▸ Provided passage
═══
S B Uniformly Distributed Load - Solve for R

\(\large{ R = V_{max} = \frac{w \; L}{2}  }\)

load per unit length, w
span length, L

 

S B Uniformly Distributed Load - Solve for Vx

\(\large{ V_x =  w  \; \left(   \frac{L}{2}  - x    \right)     }\)

load per unit length, w
span length, L
distance from reaction, x

S B Uniformly Distributed Load - Solve for Mmax

\(\large{ M_{max} \; \left(at \;center \right) =  \frac{w \; L^2}{8}  }\)

load per unit length, w
span length, L

S B Uniformly Distributed Load - Solve for Mx

\(\large{ M_x =  \frac{w \; x}{2} \;  \left(   L  - x    \right)   }\)

load per unit length, w
distance from reaction, x
span length, L

S B Uniformly Distributed Load - Solve for Δmax

\(\large{ \Delta_{max} \; \left(at \;center \right) =  \frac{5 \;w \;L^4}{384\; \lambda \;I}  }\)
═══
▸ Material shown
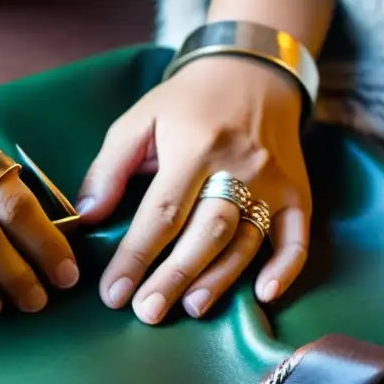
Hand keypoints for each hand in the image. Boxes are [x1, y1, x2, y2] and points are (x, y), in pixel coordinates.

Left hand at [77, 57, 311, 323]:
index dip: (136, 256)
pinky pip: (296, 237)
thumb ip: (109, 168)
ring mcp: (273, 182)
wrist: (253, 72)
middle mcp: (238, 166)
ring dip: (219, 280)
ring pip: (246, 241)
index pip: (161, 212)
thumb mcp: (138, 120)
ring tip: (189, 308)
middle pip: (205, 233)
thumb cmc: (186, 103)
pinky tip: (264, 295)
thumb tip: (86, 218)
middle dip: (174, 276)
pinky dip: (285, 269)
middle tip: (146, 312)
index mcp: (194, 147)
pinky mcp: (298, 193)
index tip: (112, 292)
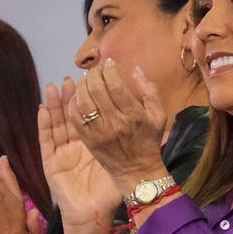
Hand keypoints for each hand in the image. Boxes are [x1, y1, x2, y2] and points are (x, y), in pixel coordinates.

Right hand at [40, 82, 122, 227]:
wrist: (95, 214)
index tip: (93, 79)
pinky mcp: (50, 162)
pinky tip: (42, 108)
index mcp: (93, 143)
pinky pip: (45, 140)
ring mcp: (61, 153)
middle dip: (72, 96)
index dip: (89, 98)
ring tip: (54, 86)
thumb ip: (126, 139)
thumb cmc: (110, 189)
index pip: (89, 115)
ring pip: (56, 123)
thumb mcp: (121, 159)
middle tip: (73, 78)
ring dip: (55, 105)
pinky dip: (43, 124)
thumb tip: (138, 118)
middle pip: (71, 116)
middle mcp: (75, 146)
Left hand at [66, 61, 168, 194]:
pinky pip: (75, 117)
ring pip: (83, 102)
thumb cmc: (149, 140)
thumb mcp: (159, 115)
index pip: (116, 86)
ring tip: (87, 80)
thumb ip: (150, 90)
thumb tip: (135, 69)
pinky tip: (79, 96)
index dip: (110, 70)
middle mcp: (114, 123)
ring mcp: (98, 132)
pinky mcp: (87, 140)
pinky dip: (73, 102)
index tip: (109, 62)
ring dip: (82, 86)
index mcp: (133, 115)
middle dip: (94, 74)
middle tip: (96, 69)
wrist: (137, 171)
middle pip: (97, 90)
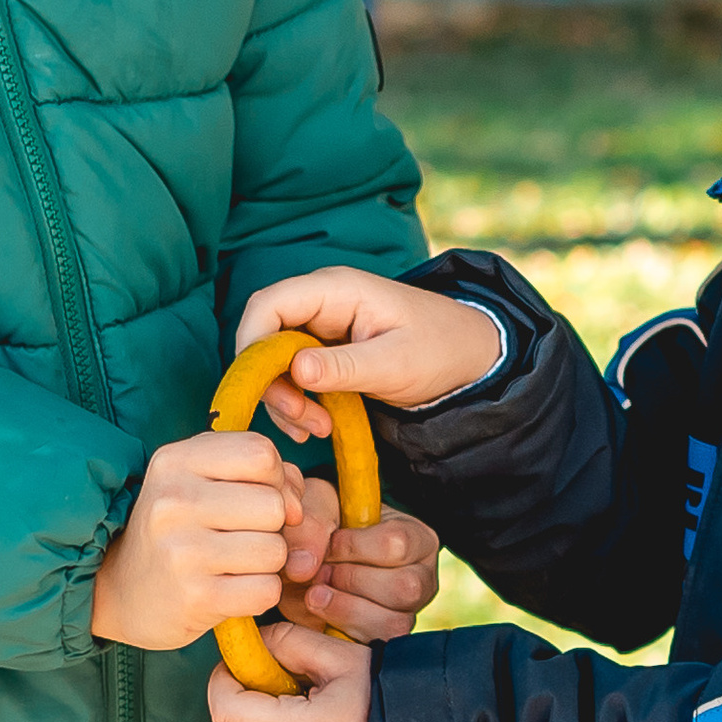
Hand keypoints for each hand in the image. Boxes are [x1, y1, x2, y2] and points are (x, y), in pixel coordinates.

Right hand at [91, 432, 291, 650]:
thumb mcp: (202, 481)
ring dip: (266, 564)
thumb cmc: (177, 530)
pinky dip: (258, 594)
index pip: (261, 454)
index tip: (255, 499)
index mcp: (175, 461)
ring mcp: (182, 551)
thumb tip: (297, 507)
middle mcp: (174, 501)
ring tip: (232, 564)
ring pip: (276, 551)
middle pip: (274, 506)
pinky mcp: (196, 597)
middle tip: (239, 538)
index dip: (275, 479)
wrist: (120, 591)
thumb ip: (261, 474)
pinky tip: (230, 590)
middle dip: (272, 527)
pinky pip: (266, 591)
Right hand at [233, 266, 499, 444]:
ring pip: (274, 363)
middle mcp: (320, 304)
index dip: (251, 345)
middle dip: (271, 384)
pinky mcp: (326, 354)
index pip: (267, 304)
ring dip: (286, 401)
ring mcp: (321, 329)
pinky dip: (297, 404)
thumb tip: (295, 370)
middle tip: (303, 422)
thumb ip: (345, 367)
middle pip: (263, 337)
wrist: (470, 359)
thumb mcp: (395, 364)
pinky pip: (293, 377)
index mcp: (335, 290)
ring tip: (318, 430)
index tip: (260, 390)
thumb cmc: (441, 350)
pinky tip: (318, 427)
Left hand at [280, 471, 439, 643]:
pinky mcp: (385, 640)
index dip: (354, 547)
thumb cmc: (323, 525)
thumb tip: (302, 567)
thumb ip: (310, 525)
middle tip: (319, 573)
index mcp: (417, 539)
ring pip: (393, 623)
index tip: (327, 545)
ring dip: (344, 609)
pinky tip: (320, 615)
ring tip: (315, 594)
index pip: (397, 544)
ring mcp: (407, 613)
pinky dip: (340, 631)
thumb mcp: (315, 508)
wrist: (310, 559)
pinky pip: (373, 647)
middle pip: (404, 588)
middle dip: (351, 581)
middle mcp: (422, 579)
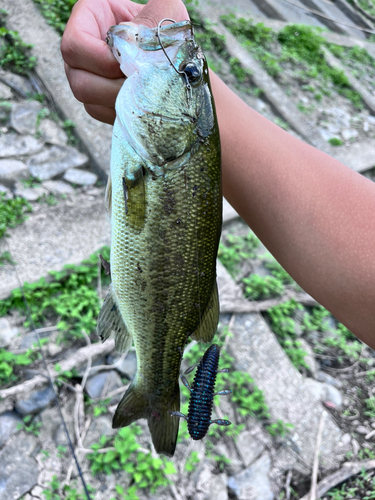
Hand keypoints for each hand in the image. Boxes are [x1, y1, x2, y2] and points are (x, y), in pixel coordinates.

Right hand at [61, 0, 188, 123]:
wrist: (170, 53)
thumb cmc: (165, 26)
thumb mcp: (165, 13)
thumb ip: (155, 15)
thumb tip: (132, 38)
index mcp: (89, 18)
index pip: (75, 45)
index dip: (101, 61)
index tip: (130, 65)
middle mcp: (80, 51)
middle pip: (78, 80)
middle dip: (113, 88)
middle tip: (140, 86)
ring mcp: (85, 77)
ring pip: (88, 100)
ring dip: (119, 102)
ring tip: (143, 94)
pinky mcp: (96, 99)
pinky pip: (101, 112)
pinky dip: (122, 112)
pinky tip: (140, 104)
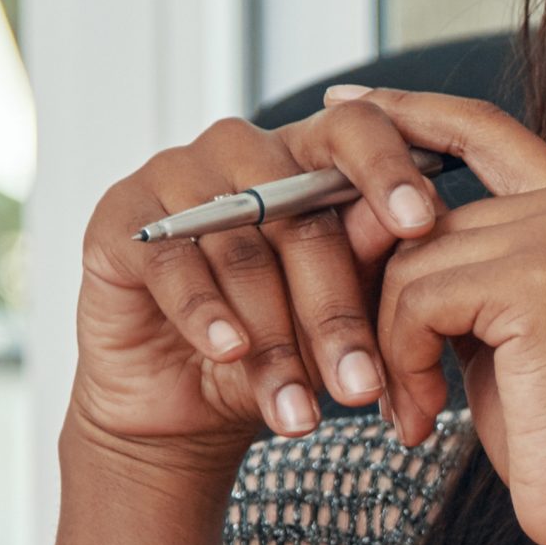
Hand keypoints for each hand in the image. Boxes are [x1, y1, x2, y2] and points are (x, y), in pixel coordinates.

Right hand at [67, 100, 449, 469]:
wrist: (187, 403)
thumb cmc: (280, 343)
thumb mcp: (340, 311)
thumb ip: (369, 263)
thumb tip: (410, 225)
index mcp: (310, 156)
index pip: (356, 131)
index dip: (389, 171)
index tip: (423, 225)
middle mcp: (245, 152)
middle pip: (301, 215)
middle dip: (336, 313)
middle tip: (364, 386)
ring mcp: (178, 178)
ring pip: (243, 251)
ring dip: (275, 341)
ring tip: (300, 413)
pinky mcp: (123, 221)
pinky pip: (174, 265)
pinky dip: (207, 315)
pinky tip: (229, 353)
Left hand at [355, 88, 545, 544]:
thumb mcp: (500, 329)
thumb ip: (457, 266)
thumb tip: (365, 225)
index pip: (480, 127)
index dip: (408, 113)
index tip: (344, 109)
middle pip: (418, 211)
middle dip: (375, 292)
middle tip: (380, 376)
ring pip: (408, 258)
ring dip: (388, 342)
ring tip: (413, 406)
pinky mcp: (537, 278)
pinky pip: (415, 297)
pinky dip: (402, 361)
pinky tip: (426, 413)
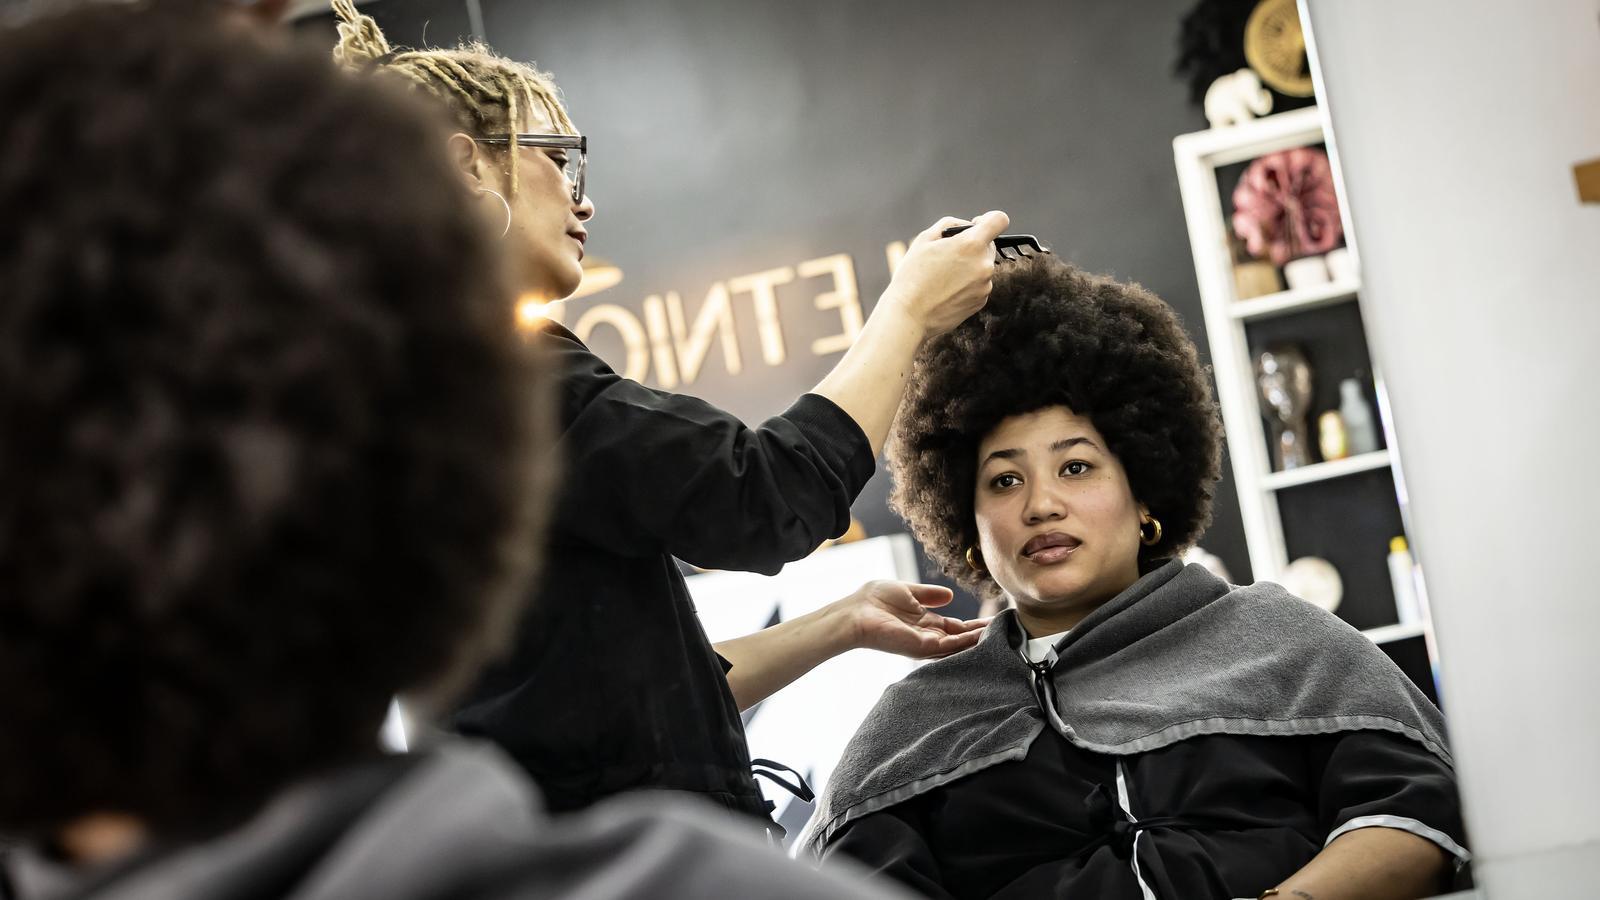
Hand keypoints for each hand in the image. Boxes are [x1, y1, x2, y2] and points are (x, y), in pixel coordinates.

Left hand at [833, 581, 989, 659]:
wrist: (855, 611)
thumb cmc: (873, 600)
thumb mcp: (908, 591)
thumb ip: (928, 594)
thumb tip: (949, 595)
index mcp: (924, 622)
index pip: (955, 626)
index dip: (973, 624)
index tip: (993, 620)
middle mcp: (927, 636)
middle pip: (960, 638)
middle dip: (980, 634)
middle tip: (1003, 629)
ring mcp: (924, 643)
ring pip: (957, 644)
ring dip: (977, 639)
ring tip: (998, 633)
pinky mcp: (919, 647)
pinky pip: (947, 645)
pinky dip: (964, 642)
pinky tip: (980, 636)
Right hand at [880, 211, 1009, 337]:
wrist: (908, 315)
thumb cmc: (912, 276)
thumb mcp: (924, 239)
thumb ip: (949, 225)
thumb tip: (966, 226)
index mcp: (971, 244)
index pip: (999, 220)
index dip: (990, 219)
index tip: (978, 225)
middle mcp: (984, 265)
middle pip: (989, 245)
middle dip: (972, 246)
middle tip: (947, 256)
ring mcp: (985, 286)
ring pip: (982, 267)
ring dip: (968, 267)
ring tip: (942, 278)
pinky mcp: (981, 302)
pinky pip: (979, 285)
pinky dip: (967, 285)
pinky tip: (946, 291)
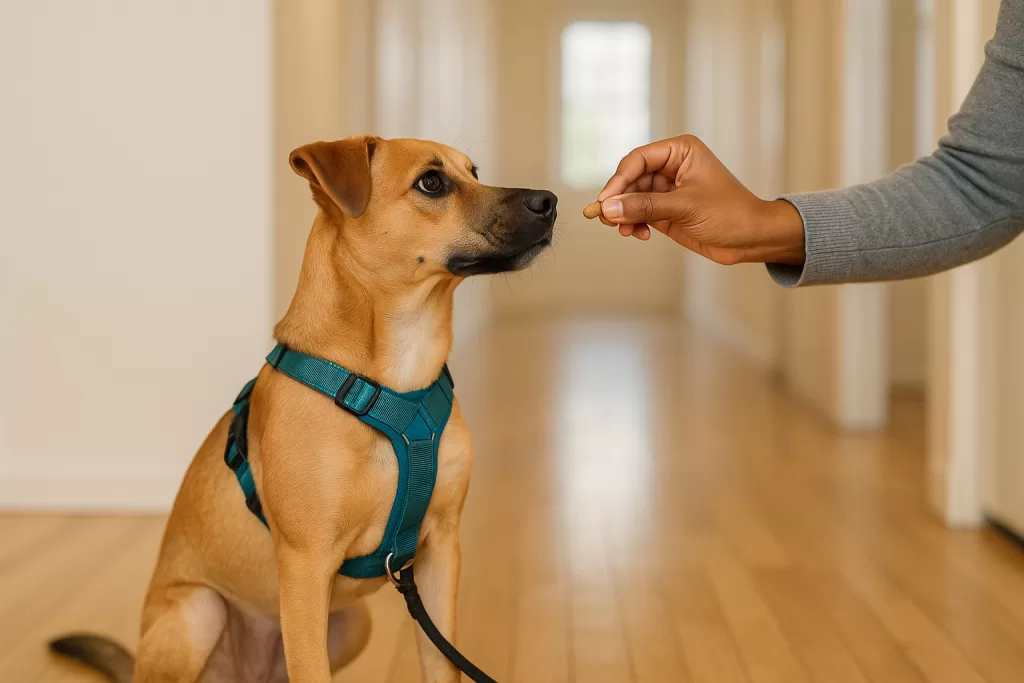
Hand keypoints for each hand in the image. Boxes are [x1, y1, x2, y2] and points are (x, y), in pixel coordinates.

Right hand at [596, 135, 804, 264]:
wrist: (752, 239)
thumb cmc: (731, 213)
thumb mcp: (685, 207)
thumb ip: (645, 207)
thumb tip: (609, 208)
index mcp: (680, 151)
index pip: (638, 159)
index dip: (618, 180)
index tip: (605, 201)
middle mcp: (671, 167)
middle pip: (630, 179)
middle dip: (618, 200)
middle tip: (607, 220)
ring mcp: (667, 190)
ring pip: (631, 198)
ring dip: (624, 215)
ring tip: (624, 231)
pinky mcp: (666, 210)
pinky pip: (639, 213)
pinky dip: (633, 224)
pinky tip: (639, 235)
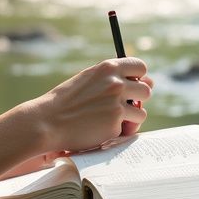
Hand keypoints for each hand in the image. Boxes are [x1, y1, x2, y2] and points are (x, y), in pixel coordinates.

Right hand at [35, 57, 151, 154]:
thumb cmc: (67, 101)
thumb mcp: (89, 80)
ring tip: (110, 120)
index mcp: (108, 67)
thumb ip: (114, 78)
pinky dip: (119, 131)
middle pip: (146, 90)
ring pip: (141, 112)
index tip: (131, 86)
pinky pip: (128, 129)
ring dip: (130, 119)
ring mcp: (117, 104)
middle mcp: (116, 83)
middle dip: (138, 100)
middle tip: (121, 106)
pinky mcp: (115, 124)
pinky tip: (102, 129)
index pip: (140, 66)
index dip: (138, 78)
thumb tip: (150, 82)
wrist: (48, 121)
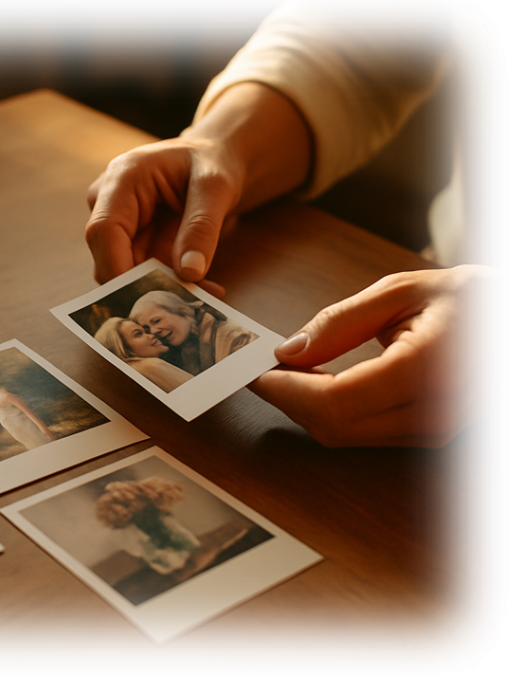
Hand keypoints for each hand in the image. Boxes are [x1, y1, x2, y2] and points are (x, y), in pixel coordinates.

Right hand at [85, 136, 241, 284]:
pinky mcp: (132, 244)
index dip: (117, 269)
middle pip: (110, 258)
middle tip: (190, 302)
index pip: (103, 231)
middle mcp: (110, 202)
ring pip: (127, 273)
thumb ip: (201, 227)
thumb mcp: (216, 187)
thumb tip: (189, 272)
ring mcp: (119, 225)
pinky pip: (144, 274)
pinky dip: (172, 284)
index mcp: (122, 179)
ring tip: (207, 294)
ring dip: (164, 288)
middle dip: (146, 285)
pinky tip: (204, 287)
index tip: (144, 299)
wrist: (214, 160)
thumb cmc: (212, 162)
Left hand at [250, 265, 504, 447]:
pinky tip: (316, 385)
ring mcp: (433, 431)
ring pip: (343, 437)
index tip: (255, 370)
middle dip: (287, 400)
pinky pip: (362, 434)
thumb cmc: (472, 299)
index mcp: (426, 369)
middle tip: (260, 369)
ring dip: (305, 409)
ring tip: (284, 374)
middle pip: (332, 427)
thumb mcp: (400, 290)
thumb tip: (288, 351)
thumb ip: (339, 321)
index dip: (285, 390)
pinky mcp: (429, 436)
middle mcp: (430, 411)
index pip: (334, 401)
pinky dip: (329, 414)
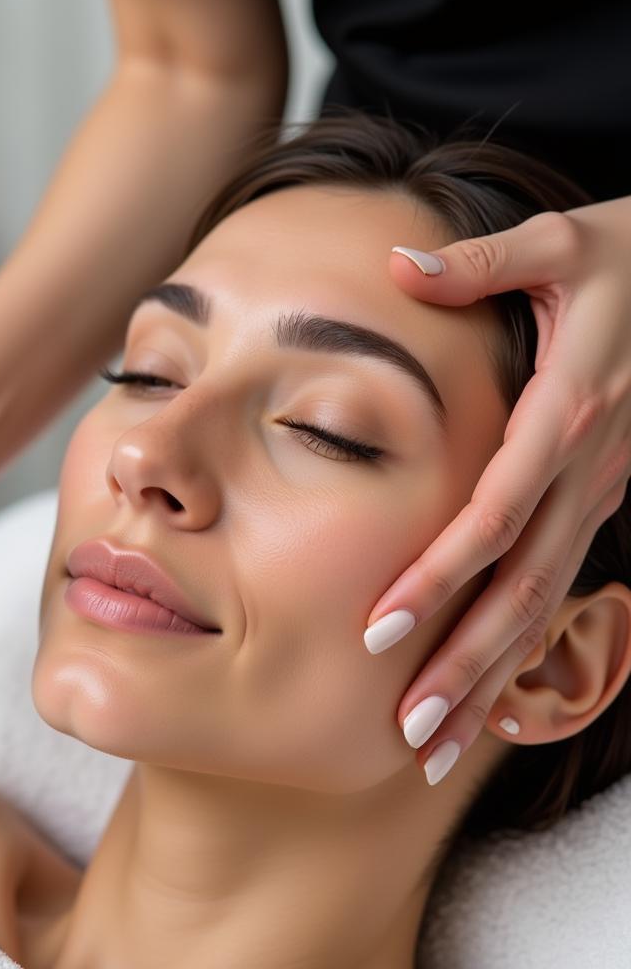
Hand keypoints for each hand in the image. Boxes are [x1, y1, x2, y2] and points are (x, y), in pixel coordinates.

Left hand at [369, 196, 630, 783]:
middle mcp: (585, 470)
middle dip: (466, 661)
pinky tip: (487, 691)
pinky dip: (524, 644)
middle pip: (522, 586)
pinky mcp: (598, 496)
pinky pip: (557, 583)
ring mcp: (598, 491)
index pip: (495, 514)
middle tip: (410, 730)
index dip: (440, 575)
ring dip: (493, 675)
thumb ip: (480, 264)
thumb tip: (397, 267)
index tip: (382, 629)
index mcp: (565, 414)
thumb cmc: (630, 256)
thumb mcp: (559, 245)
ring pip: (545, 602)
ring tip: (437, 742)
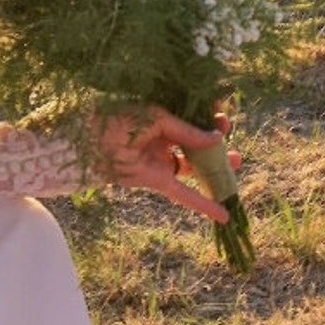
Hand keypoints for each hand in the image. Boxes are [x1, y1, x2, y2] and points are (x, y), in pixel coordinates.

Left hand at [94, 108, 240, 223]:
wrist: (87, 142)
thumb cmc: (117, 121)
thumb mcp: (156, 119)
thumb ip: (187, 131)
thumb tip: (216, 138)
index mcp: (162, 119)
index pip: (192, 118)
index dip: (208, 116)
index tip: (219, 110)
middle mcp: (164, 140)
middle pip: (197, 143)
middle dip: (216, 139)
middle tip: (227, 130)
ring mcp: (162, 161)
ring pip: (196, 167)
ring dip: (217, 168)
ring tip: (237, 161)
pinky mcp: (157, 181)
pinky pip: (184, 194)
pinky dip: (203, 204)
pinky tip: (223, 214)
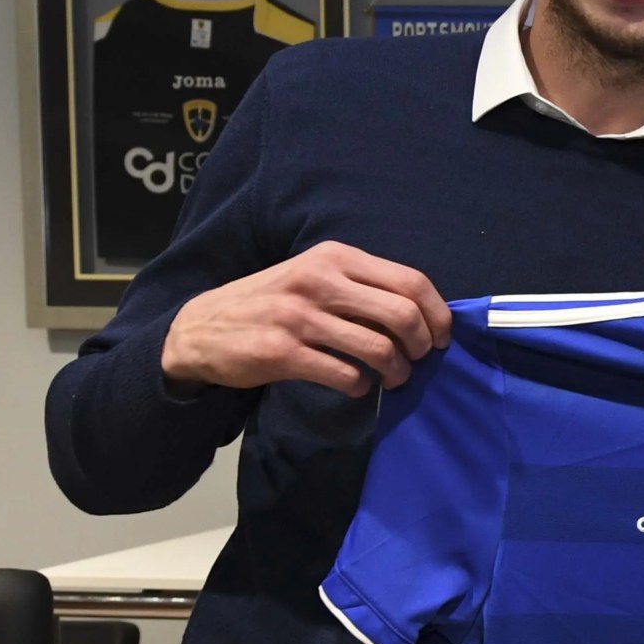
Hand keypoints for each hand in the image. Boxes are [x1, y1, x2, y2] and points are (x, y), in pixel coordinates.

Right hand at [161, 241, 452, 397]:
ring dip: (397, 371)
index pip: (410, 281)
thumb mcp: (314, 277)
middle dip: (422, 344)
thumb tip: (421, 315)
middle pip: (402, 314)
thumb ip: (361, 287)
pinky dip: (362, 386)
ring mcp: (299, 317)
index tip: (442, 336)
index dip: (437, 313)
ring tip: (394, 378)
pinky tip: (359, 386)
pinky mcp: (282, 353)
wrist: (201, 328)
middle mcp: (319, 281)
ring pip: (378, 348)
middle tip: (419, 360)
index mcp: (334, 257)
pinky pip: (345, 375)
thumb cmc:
═══
▸ What you are asked to do
Extend the text on simple-beam formulas for a uniformly distributed load, starting after the point where it ends. The records play no part in what is asked here.

▸ Answer area
load per unit length, w
span length, L
modulus of elasticity, λ
second moment of area, I

S B Uniformly Distributed Load - Solve for Δx

\(\large{ \Delta_x = \frac{w\; x}{24\; \lambda \;I}  \; \left(   L^3 - 2\;L\;x^2 + x^3    \right)  }\)

load per unit length, w
distance from reaction, x
modulus of elasticity, λ
second moment of area, I
span length, L

Symbol English Metric
\( R \) = reaction load at bearing point \(lbf\) \(N\)
\( V \) = maximum shear force \(lbf\) \(N\)
\( M \) = maximum bending moment \(lbf-in\) \(N-mm\)
\( \Delta \) = deflection or deformation \(in\) \(mm\)
\( w \) = load per unit length \(lbf\;/\;in\) \(N\;/\;m\)
\( L \) = span length of the bending member \(in\) \(mm\)
\( x \) = horizontal distance from reaction to point on beam \(in\) \(mm\)
\( \lambda  \)   (Greek symbol lambda) = modulus of elasticity \(lbf\;/\;in^2\) \(Pa\)
\( I \) = second moment of area (moment of inertia) \(in^4\) \(mm^4\)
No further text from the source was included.